● Prompt
Omit all pictures, then repeat the listing exactly.

● Supplied data

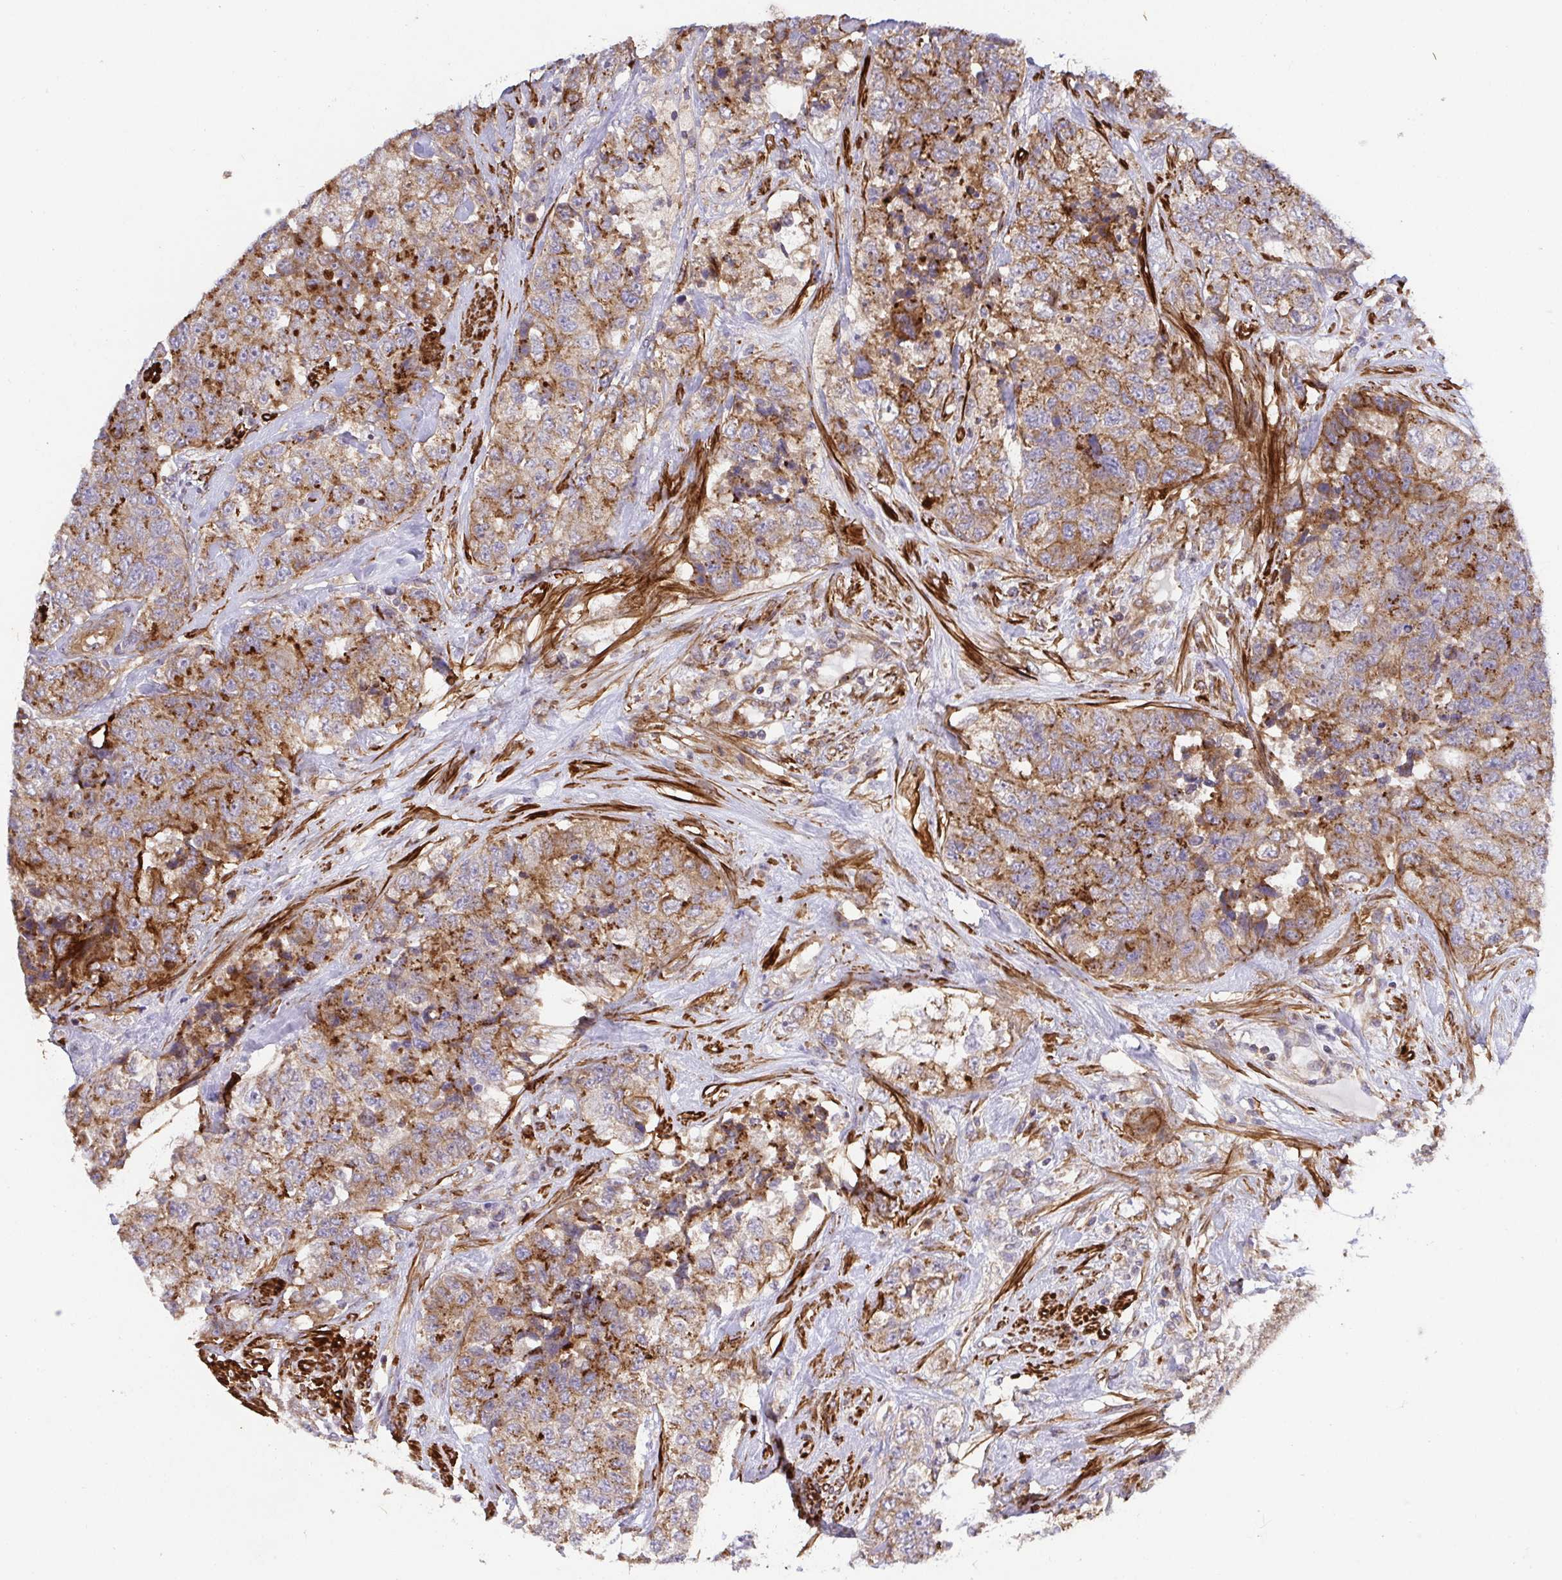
{"staining": {"intensity": "moderate", "quantity": ">75%", "location": "cytoplasmic/membranous"}, "tissue": "urothelial cancer", "cell_type": "Tumor cells", "image_type": "cancer", "snomed": [{"axis": "morphology", "description": "Urothelial carcinoma, High grade"}, {"axis": "topography", "description": "Urinary bladder"}], "caption": "A brown stain labels moderate cytoplasmic/membranous positivity of a protein in urothelial cancer tumor cells.", "gene": "TM9SF4", "patient": {"sex": "female", "age": 78}}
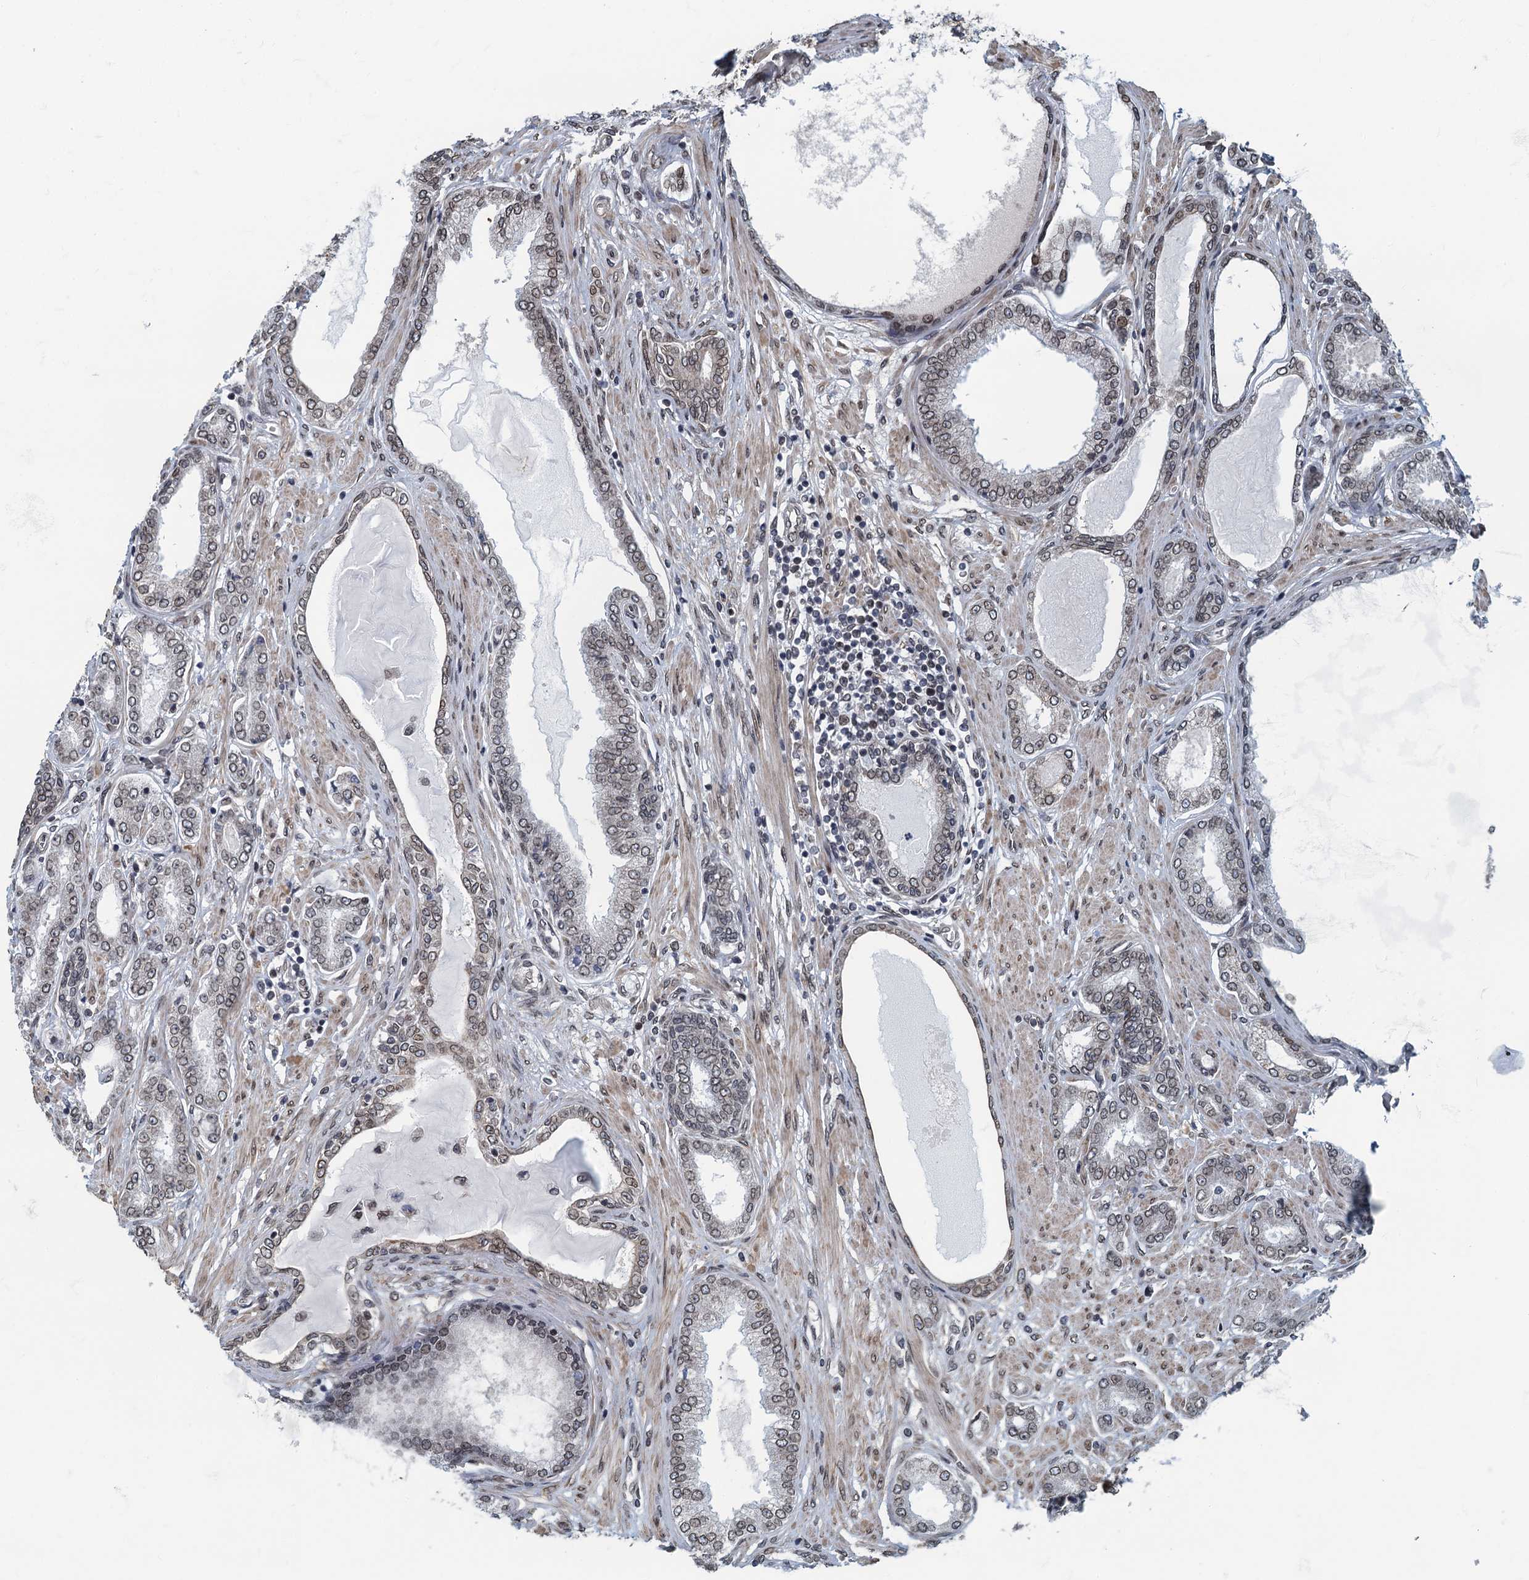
{"staining": {"intensity": "weak", "quantity": ">75%", "location": "cytoplasmic/membranous,nuclear"}, "tissue": "prostate cancer", "cell_type": "Tumor cells", "image_type": "cancer", "snomed": [{"axis": "morphology", "description": "Adenocarcinoma, Low grade"}, {"axis": "topography", "description": "Prostate"}], "caption": "Immunohistochemistry of prostate low-grade adenocarcinoma displays low levels of weak cytoplasmic/membranous and nuclear staining in about >75% of tumor cells. (DAB IHC, brown staining for protein, blue staining for nuclei).", "gene": "CCDC34", "patient": {"sex": "male", "age": 63}}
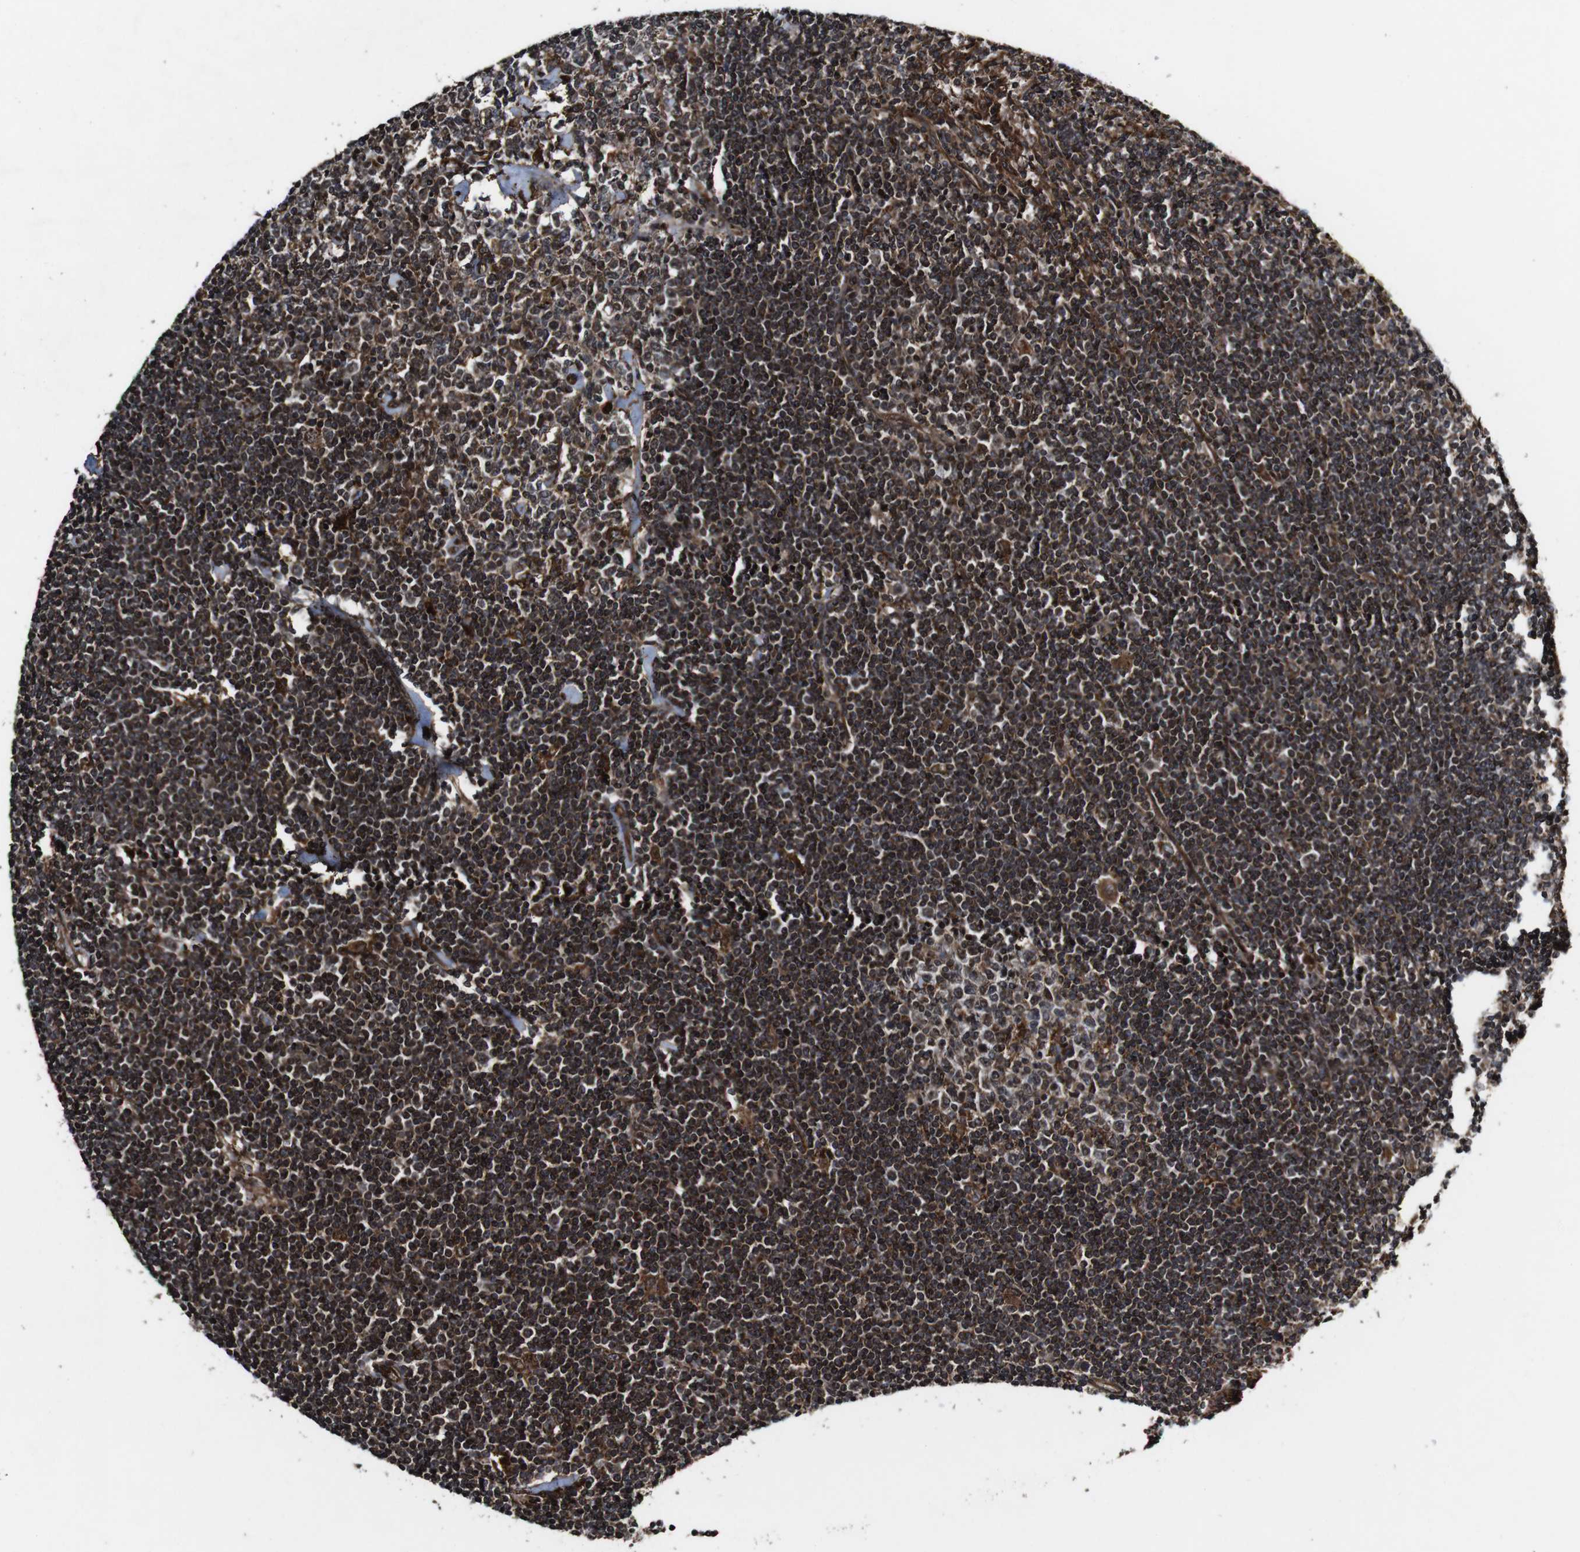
{"staining": {"intensity": "strong", "quantity": ">75%", "location": "cytoplasmic/membranous"}, "tissue": "lymphoma", "cell_type": "Tumor cells", "image_type": "cancer", "snomed": [{"axis": "morphology", "description": "Malignant lymphoma, non-Hodgkin's type, Low grade"}, {"axis": "topography", "description": "Spleen"}], "caption": "Strong cytoplasmic/membranous protein staining is present in about >75% of tumor cells in lymphoma. The staining was performed using DAB to visualize the protein expression in brown, while the nuclei were stained in blue with hematoxylin (Magnification: 20x).", "gene": "BTN3A3", "patient": {"sex": "male", "age": 76}}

● Reply
{"staining": {"intensity": "moderate", "quantity": ">75%", "location": "cytoplasmic/membranous"}, "tissue": "urothelial cancer", "cell_type": "Tumor cells", "image_type": "cancer", "snomed": [{"axis": "morphology", "description": "Urothelial carcinoma, High grade"}, {"axis": "topography", "description": "Urinary bladder"}], "caption": "A brown stain labels moderate cytoplasmic/membranous positivity of a protein in urothelial cancer tumor cells.", "gene": "TM9SF4", "patient": {"sex": "female", "age": 78}}
{"staining": {"intensity": "weak", "quantity": ">75%", "location": "cytoplasmic/membranous,nuclear"}, "tissue": "prostate cancer", "cell_type": "Tumor cells", "image_type": "cancer", "snomed": [{"axis": "morphology", "description": "Adenocarcinoma, Low grade"}, {"axis": "topography", "description": "Prostate"}], "caption": "Immunohistochemistry of prostate low-grade adenocarcinoma displays low levels of weak cytoplasmic/membranous and nuclear staining in about >75% of tumor cells. (DAB IHC, brown staining for protein, blue staining for nuclei).", "gene": "CCDC34", "patient": {"sex": "male", "age": 63}}
{"staining": {"intensity": "strong", "quantity": ">75%", "location": "cytoplasmic/membranous"}, "tissue": "lymphoma", "cell_type": "Tumor cells", "image_type": "cancer", "snomed": [{"axis": "morphology", "description": "Malignant lymphoma, non-Hodgkin's type, Low grade"}, {"axis": "topography", "description": "Spleen"}], "caption": "Strong cytoplasmic/membranous protein staining is present in about >75% of tumor cells in lymphoma. The staining was performed using DAB to visualize the protein expression in brown, while the nuclei were stained in blue with hematoxylin (Magnification: 20x).", "gene": "BTN3A3", "patient": {"sex": "male", "age": 76}}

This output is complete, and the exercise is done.